Tarihi fantastik türündeki romanımız Osmanlı zamanında geçiyor. Yosma Hatun kendini çok iyi tanıyan bir yeniçeri. Ne halt yiyecekse genelde bunun farkında. Böyle sivri, uç bir karakterle başbaşa kaldığınızda ise gülümsememek elde değil. Bazen dünyadaki en mutlu varlık, bazen ise dünyadaki en ağzı bozuk kişi. Bu durum biraz da doğallığından kaynaklanıyor.
Peki ya Yosma’nın içinde bulunduğu bu roman bizlere neler anlatacak? Bunu görmek için sizleri arka kapak yazısını okumaya davet edelim:
16. yüzyılın sonlarında doğar Yosma, Hırvat toprağında. Hasbehas yeniçeridir, Osmanlıdır. Simsiyahtır saçı, kapkaradır gözü. Teni akça pakça, dili pabuç kadar. Fikri neyse zikri de odur. Ve bilinmeli ki gönlünde bir Şehzâde Daryal yatar, bir de intikam…

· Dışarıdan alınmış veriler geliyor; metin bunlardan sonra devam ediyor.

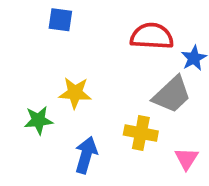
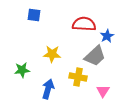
yellow star: (75, 93) -> (52, 54), moved

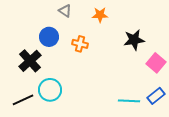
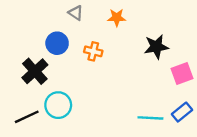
pink square: (156, 63) -> (182, 74), turned 30

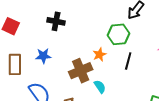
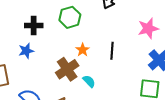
green hexagon: (118, 34) -> (70, 17), moved
blue star: (43, 56) -> (26, 51), moved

Geçmişten gelen bir hesabı vardır Yosma’nın. Irzına geçmişler, anasını öldürmüşler. Dört gözle beklemektedir sefer haberini. Ve gün gelir, ferman işitilir, sefer vaktidir! Viyana yollarına düşülecek, cenk edilecektir. Büyük müjdedir bu Yosma Hatun nazarında! Ama cengin dehşetli yanıyla, bu tahsilatın karanlık tarafıyla nasıl yüzleşecektir?
Buyurun bir yeniçerinin masalına… Pürdikkat yapışın bu cesur hatunun kelamına…
Şükrü Karakoç‘un kapak tasarımı, Ömer Ezer düzeltisi ve Yankı Enki editörlüğünde İthaki Yayınları etiketiyle raflara gelecek olan bu roman 248 sayfa.
Bu cuma çıkacak olan Bir Yeniçeri Masalı şu anda ön siparişte.
Her zaman şiirsel diliyle öne çıkan Hamit Çağlar Özdağ‘ı okumanızı öneririm, çünkü bu romanını çok sevdim!